4 boneless, skinless chicken breat halves
1 (5.5 oz) can pineapple chunks in juice, drained
1/2 c. teriyaki marinade
4 c. chopped iceberg lettuce
4 c. chopped green leaf lettuce
1 c. chopped red cabbage
Tortilla chips

Pica de Gallo:
2 medium tomatoes, diced
1/2 c. diced Spanish onion
2 tsp. finely minced fresh cilantro
Pinch of salt
2 tsp. chopped fresh jalapeno pepper, seeded and de-ribbed

Honey Lime Dressing:
1/4 c. Grey Poupon Dijon mustard
1/4 c. honey
1 1/2 tsp. granulated sugar
1 T. sesame oil
1 1/2 T. apple cider vinegar
1 1/2 tsp. lime juice

Combine all ingredients for Pico de Gallo in a small bowl. Cover and chill.

Blend all the ingredients for the Honey Lime Dressing in a small bowl with an electric mixer. Cover and chill.

Marinate the chicken in the teriyaki for at least two hours. Use a resealable plastic bag. Put in fridge.

Preheat outdoor or indoor grill. Grill the chicken for 4-5 minutes per side or until done.
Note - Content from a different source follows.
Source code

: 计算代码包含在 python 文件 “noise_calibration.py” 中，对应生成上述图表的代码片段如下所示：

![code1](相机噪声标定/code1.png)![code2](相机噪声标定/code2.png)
Toss the lettuces and cabbage together and divide into 2 large serving size salad bowls. Divide the pico de gallo and pour in equal portions over the two bowls of greens. Divide the pineapple and sprinkle on salads. Break tortilla chips into large chunks and sprinkle on salads.

Slice the grilled chicken into thin strips and divide among bowls. Pour the dressing into two small bowls and serve with the salads.